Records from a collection
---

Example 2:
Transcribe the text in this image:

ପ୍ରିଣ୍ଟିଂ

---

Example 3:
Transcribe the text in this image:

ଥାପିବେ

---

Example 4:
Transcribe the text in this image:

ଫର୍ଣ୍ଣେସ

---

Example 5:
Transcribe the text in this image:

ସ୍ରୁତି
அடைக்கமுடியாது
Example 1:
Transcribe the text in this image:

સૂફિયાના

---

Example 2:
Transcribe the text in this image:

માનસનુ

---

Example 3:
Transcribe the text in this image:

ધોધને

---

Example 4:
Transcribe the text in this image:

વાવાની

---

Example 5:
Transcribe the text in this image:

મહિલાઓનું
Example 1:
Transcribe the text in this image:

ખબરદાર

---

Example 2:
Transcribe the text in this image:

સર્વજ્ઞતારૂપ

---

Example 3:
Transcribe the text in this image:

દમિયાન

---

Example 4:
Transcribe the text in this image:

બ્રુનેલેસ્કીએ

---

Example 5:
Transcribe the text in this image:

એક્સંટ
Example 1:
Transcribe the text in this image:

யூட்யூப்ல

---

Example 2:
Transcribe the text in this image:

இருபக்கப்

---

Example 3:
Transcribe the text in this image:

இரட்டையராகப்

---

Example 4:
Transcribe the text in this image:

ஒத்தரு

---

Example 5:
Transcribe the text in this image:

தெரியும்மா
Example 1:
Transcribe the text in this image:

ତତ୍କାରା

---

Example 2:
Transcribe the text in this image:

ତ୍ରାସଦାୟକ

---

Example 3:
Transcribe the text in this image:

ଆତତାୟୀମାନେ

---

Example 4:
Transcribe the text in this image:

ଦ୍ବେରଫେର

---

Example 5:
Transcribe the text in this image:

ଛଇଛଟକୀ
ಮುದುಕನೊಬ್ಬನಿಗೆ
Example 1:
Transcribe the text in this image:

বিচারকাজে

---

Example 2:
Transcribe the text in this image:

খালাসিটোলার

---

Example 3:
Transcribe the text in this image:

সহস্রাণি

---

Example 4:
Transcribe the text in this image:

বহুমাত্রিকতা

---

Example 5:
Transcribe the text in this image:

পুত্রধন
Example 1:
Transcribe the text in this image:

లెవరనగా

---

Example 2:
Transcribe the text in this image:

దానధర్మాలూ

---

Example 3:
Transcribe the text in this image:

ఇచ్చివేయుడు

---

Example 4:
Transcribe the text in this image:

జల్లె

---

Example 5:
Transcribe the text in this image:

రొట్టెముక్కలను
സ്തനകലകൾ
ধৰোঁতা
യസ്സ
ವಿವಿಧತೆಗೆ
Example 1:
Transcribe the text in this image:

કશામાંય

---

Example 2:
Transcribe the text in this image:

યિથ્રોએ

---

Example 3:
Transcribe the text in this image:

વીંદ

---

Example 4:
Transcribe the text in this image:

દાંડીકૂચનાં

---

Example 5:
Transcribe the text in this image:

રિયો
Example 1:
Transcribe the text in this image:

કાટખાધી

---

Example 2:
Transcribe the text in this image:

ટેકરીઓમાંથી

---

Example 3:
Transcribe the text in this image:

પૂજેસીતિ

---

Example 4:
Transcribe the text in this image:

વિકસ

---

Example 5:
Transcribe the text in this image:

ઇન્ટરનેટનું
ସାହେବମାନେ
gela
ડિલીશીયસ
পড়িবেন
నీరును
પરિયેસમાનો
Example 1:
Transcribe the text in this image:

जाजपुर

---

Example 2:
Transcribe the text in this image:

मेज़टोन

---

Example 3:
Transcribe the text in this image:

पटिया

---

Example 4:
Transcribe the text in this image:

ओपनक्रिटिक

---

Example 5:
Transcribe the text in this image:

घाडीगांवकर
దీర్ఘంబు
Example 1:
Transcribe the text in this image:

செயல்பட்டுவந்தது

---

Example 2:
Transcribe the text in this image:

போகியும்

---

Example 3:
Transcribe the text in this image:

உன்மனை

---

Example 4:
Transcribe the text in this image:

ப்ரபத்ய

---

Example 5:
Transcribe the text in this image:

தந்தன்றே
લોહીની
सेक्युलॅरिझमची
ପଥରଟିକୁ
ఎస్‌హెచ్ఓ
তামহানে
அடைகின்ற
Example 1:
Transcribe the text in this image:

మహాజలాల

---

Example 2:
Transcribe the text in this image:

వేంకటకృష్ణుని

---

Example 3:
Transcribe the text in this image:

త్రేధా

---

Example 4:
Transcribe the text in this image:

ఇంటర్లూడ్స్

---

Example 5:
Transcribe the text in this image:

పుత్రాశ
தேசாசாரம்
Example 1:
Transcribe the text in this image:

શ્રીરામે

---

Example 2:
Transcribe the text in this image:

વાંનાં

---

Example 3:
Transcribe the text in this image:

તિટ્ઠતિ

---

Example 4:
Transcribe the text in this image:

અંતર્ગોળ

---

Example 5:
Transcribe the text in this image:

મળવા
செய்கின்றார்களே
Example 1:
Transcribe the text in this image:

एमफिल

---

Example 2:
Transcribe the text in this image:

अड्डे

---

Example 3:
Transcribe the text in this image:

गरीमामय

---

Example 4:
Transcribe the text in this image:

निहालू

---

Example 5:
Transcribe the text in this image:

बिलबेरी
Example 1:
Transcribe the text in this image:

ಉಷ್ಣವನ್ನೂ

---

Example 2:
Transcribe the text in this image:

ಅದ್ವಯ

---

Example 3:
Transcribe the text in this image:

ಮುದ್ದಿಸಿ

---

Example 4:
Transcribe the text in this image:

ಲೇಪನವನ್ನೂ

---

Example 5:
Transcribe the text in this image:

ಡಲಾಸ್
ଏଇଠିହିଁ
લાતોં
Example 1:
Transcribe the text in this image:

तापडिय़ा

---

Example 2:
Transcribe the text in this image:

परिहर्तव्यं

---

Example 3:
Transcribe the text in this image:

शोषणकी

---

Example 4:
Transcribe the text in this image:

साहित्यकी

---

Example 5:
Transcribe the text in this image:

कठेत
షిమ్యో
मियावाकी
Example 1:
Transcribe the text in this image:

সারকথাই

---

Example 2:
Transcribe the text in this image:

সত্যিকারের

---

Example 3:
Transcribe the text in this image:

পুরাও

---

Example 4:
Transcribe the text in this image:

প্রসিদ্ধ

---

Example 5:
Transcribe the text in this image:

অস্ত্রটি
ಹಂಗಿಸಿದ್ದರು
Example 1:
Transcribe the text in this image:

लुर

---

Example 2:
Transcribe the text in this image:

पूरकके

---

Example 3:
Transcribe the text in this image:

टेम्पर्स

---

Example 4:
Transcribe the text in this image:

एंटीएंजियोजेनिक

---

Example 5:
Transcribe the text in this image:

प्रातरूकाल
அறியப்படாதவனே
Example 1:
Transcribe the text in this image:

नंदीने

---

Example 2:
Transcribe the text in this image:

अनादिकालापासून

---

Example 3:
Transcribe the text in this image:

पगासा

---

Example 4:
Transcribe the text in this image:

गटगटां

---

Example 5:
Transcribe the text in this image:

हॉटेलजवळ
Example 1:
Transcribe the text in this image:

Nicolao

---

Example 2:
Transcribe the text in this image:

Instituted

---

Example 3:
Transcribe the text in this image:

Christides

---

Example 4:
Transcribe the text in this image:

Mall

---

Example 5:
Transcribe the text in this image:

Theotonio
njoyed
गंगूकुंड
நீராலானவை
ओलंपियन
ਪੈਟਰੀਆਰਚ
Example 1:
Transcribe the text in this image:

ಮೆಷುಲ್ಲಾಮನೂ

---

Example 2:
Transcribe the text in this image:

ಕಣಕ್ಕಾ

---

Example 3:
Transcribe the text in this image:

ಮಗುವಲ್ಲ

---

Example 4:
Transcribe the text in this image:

**Problem to solve**.
Start at the first line and transcribe the data exactly through the last.

**Expected output**.
---

Example 2:
Transcribe the text in this image:

ପ୍ରିଣ୍ଟିଂ

---

Example 3:
Transcribe the text in this image:

ଥାପିବେ

---

Example 4:
Transcribe the text in this image:

ଫର୍ଣ୍ଣେସ

---

Example 5:
Transcribe the text in this image:

ସ୍ରୁତି
அடைக்கமுடியாது
Example 1:
Transcribe the text in this image:

સૂફિયાના

---

Example 2:
Transcribe the text in this image:

માનસનુ

---

Example 3:
Transcribe the text in this image:

ધોધને

---

Example 4:
Transcribe the text in this image:

વાવાની

---

Example 5:
Transcribe the text in this image:

મહિલાઓનું
Example 1:
Transcribe the text in this image:

ખબરદાર

---

Example 2:
Transcribe the text in this image:

સર્વજ્ઞતારૂપ

---

Example 3:
Transcribe the text in this image:

દમિયાન

---

Example 4:
Transcribe the text in this image:

બ્રુનેલેસ્કીએ

---

Example 5:
Transcribe the text in this image:

એક્સંટ
Example 1:
Transcribe the text in this image:

யூட்யூப்ல

---

Example 2:
Transcribe the text in this image:

இருபக்கப்

---

Example 3:
Transcribe the text in this image:

இரட்டையராகப்

---

Example 4:
Transcribe the text in this image:

ஒத்தரு

---

Example 5:
Transcribe the text in this image:

தெரியும்மா
Example 1:
Transcribe the text in this image:

ତତ୍କାରା

---

Example 2:
Transcribe the text in this image:

ତ୍ରାସଦାୟକ

---

Example 3:
Transcribe the text in this image:

ଆତତାୟୀମାନେ

---

Example 4:
Transcribe the text in this image:

ଦ୍ବେରଫେର

---

Example 5:
Transcribe the text in this image:

ଛଇଛଟକୀ
ಮುದುಕನೊಬ್ಬನಿಗೆ
Example 1:
Transcribe the text in this image:

বিচারকাজে

---

Example 2:
Transcribe the text in this image:

খালাসিটোলার

---

Example 3:
Transcribe the text in this image:

সহস্রাণি

---

Example 4:
Transcribe the text in this image:

বহুমাত্রিকতা

---

Example 5:
Transcribe the text in this image:

পুত্রধন
Example 1:
Transcribe the text in this image:

లెవరనగా

---

Example 2:
Transcribe the text in this image:

దానధర్మాలూ

---

Example 3:
Transcribe the text in this image:

ఇచ్చివేయుడు

---

Example 4:
Transcribe the text in this image:

జల్లె

---

Example 5:
Transcribe the text in this image:

రొట్టెముక్కలను
സ്തനകലകൾ
ধৰোঁতা
യസ്സ
ವಿವಿಧತೆಗೆ
Example 1:
Transcribe the text in this image:

કશામાંય

---

Example 2:
Transcribe the text in this image:

યિથ્રોએ

---

Example 3:
Transcribe the text in this image:

વીંદ

---

Example 4:
Transcribe the text in this image:

દાંડીકૂચનાં

---

Example 5:
Transcribe the text in this image:

રિયો
Example 1:
Transcribe the text in this image:

કાટખાધી

---

Example 2:
Transcribe the text in this image:

ટેકરીઓમાંથી

---

Example 3:
Transcribe the text in this image:

પૂજેસીતિ

---

Example 4:
Transcribe the text in this image:

વિકસ

---

Example 5:
Transcribe the text in this image:

ઇન્ટરનેટનું
ସାହେବମାନେ
gela
ડિલીશીયસ
পড়িবেন
నీరును
પરિયેસમાનો
Example 1:
Transcribe the text in this image:

जाजपुर

---

Example 2:
Transcribe the text in this image:

मेज़टोन

---

Example 3:
Transcribe the text in this image:

पटिया

---

Example 4:
Transcribe the text in this image:

ओपनक्रिटिक

---

Example 5:
Transcribe the text in this image:

घाडीगांवकर
దీర్ఘంబు
Example 1:
Transcribe the text in this image:

செயல்பட்டுவந்தது

---

Example 2:
Transcribe the text in this image:

போகியும்

---

Example 3:
Transcribe the text in this image:

உன்மனை

---

Example 4:
Transcribe the text in this image:

ப்ரபத்ய

---

Example 5:
Transcribe the text in this image:

தந்தன்றே
લોહીની
सेक्युलॅरिझमची
ପଥରଟିକୁ
ఎస్‌హెచ్ఓ
তামহানে
அடைகின்ற
Example 1:
Transcribe the text in this image:

మహాజలాల

---

Example 2:
Transcribe the text in this image:

వేంకటకృష్ణుని

---

Example 3:
Transcribe the text in this image:

త్రేధా

---

Example 4:
Transcribe the text in this image:

ఇంటర్లూడ్స్

---

Example 5:
Transcribe the text in this image:

పుత్రాశ
தேசாசாரம்
Example 1:
Transcribe the text in this image:

શ્રીરામે

---

Example 2:
Transcribe the text in this image:

વાંનાં

---

Example 3:
Transcribe the text in this image:

તિટ્ઠતિ

---

Example 4:
Transcribe the text in this image:

અંતર્ગોળ

---

Example 5:
Transcribe the text in this image:

મળવા
செய்கின்றார்களே
Example 1:
Transcribe the text in this image:

एमफिल

---

Example 2:
Transcribe the text in this image:

अड्डे

---

Example 3:
Transcribe the text in this image:

गरीमामय

---

Example 4:
Transcribe the text in this image:

निहालू

---

Example 5:
Transcribe the text in this image:

बिलबेरी
Example 1:
Transcribe the text in this image:

ಉಷ್ಣವನ್ನೂ

---

Example 2:
Transcribe the text in this image:

ಅದ್ವಯ

---

Example 3:
Transcribe the text in this image:

ಮುದ್ದಿಸಿ

---

Example 4:
Transcribe the text in this image:

ಲೇಪನವನ್ನೂ

---

Example 5:
Transcribe the text in this image:

ಡಲಾಸ್
ଏଇଠିହିଁ
લાતોં
Example 1:
Transcribe the text in this image:

तापडिय़ा

---

Example 2:
Transcribe the text in this image:

परिहर्तव्यं

---

Example 3:
Transcribe the text in this image:

शोषणकी

---

Example 4:
Transcribe the text in this image:

साहित्यकी

---

Example 5:
Transcribe the text in this image:

कठेत
షిమ్యో
मियावाकी
Example 1:
Transcribe the text in this image:

সারকথাই

---

Example 2:
Transcribe the text in this image:

সত্যিকারের

---

Example 3:
Transcribe the text in this image:

পুরাও

---

Example 4:
Transcribe the text in this image:

প্রসিদ্ধ

---

Example 5:
Transcribe the text in this image:

অস্ত্রটি
ಹಂಗಿಸಿದ್ದರು
Example 1:
Transcribe the text in this image:

लुर

---

Example 2:
Transcribe the text in this image:

पूरकके

---

Example 3:
Transcribe the text in this image:

टेम्पर्स

---

Example 4:
Transcribe the text in this image:

एंटीएंजियोजेनिक

---

Example 5:
Transcribe the text in this image:

प्रातरूकाल
அறியப்படாதவனே
Example 1:
Transcribe the text in this image:

नंदीने

---

Example 2:
Transcribe the text in this image:

अनादिकालापासून

---

Example 3:
Transcribe the text in this image:

पगासा

---

Example 4:
Transcribe the text in this image:

गटगटां

---

Example 5:
Transcribe the text in this image:

हॉटेलजवळ
Example 1:
Transcribe the text in this image:

Nicolao

---

Example 2:
Transcribe the text in this image:

Instituted

---

Example 3:
Transcribe the text in this image:

Christides

---

Example 4:
Transcribe the text in this image:

Mall

---

Example 5:
Transcribe the text in this image:

Theotonio
njoyed
गंगूकुंड
நீராலானவை
ओलंपियन
ਪੈਟਰੀਆਰਚ
Example 1:
Transcribe the text in this image:

ಮೆಷುಲ್ಲಾಮನೂ

---

Example 2:
Transcribe the text in this image:

ಕಣಕ್ಕಾ

---

Example 3:
Transcribe the text in this image:

ಮಗುವಲ್ಲ

---

Example 4:
Transcribe the text in this image:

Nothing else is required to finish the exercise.